A verbatim restatement of the data, free of pictures, is what you should output.
[[ Material for this exercise, beginning ]]
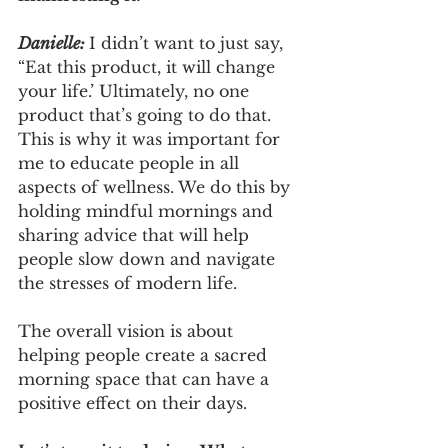
Danielle: 
I didn’t want to just say, 
“Eat this product, it will change 
your life.’ Ultimately, no one 
product that’s going to do that. 
This is why it was important for 
me to educate people in all 
aspects of wellness. We do this by 
holding mindful mornings and 
sharing advice that will help 
people slow down and navigate 
the stresses of modern life. 
The overall vision is about 
helping people create a sacred 
morning space that can have a 
positive effect on their days.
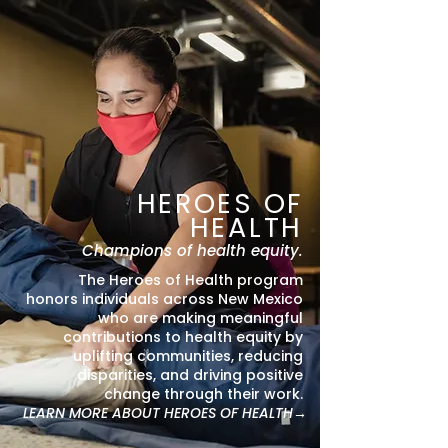
HEROES OF
HEALTH
Champions of health equity.
The Heroes of Health program
honors individuals across New Mexico
who are making meaningful
contributions to health equity by
uplifting communities, reducing
disparities, and driving positive
change through their work.
LEARN MORE ABOUT HEROES OF HEALTH→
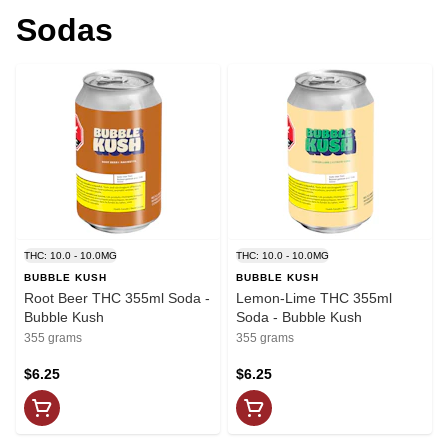
Sodas
THC: 10.0 - 10.0MG
THC: 10.0 - 10.0MG
BUBBLE KUSH
BUBBLE KUSH
Root Beer THC 355ml Soda -
Lemon-Lime THC 355ml
Bubble Kush
Soda - Bubble Kush
355 grams
355 grams
$6.25
$6.25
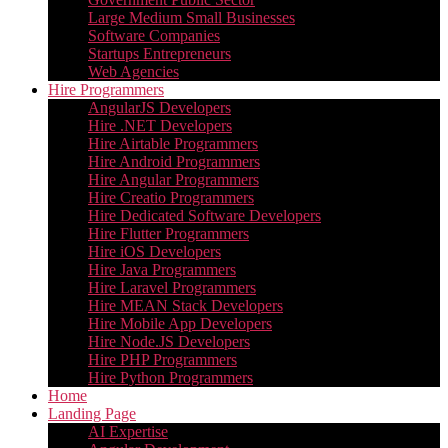
Large Medium Small Businesses
Software Companies
Startups Entrepreneurs
Web Agencies
Hire Programmers
AngularJS Developers
Hire .NET Developers
Hire Airtable Programmers
Hire Android Programmers
Hire Angular Programmers
Hire Creatio Programmers
Hire Dedicated Software Developers
Hire Flutter Programmers
Hire iOS Developers
Hire Java Programmers
Hire Laravel Programmers
Hire MEAN Stack Developers
Hire Mobile App Developers
Hire Node.JS Developers
Hire PHP Programmers
Hire Python Programmers
Home
Landing Page
AI Expertise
[[ Material for this exercise, end ]]
Output below:
Danielle: 
I didn’t want to just say, 
“Eat this product, it will change 
your life.’ Ultimately, no one 
product that’s going to do that. 
This is why it was important for 
me to educate people in all 
aspects of wellness. We do this by 
holding mindful mornings and 
sharing advice that will help 
people slow down and navigate 
the stresses of modern life. 
The overall vision is about 
helping people create a sacred 
morning space that can have a 
positive effect on their days.
HEROES OF
HEALTH
Champions of health equity.
The Heroes of Health program
honors individuals across New Mexico
who are making meaningful
contributions to health equity by
uplifting communities, reducing
disparities, and driving positive
change through their work.
LEARN MORE ABOUT HEROES OF HEALTH→
Sodas
THC: 10.0 - 10.0MG
THC: 10.0 - 10.0MG
BUBBLE KUSH
BUBBLE KUSH
Root Beer THC 355ml Soda -
Lemon-Lime THC 355ml
Bubble Kush
Soda - Bubble Kush
355 grams
355 grams
$6.25
$6.25
Large Medium Small Businesses
Software Companies
Startups Entrepreneurs
Web Agencies
Hire Programmers
AngularJS Developers
Hire .NET Developers
Hire Airtable Programmers
Hire Android Programmers
Hire Angular Programmers
Hire Creatio Programmers
Hire Dedicated Software Developers
Hire Flutter Programmers
Hire iOS Developers
Hire Java Programmers
Hire Laravel Programmers
Hire MEAN Stack Developers
Hire Mobile App Developers
Hire Node.JS Developers
Hire PHP Programmers
Hire Python Programmers
Home
Landing Page
AI Expertise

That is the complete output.